> _Task_: Since only the text is wanted, print every entry below exactly and omit the images.

> _Raw data_:
━━━━━━━━━━
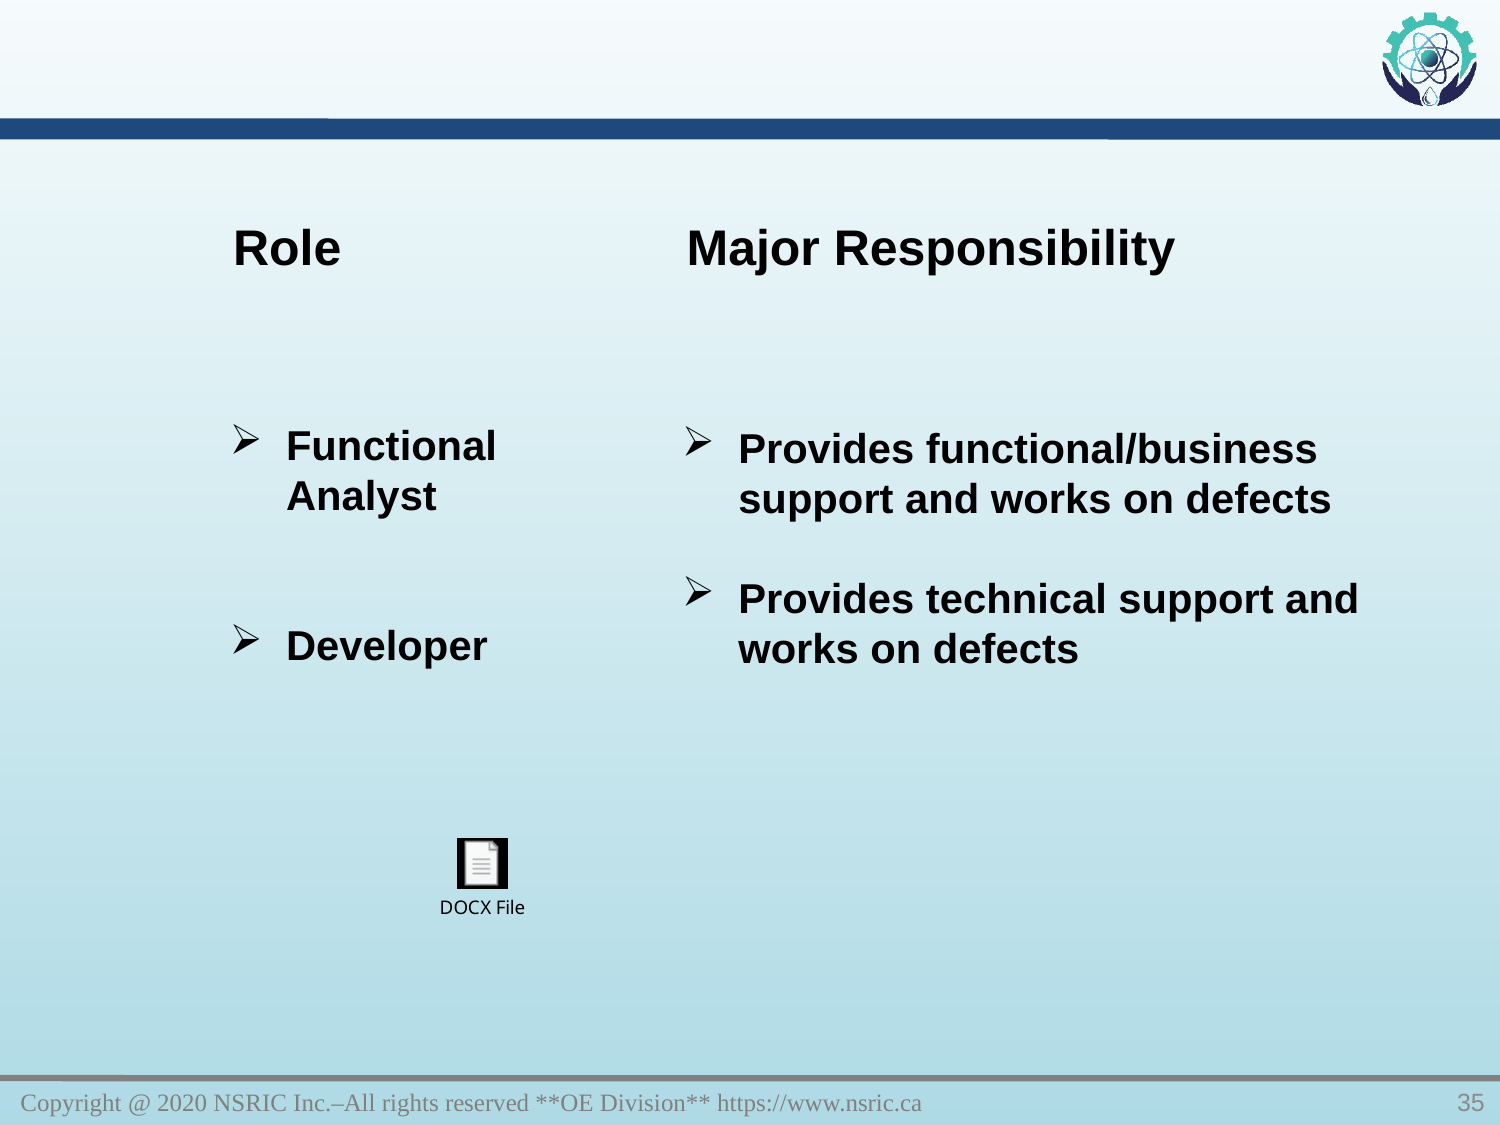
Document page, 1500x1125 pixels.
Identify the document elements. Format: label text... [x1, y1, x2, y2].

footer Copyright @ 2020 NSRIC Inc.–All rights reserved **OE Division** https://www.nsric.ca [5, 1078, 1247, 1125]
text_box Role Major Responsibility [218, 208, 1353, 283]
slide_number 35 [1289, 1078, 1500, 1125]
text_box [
━━━━━━━━━━
> _Written solution_:
Document page, 1500x1125 pixels.
Identify the document elements. Format: label text... [x1, y1, x2, y2].

footer Copyright @ 2020 NSRIC Inc.–All rights reserved **OE Division** https://www.nsric.ca [5, 1078, 1247, 1125]
text_box Role Major Responsibility [218, 208, 1353, 283]
slide_number 35 [1289, 1078, 1500, 1125]
text_box [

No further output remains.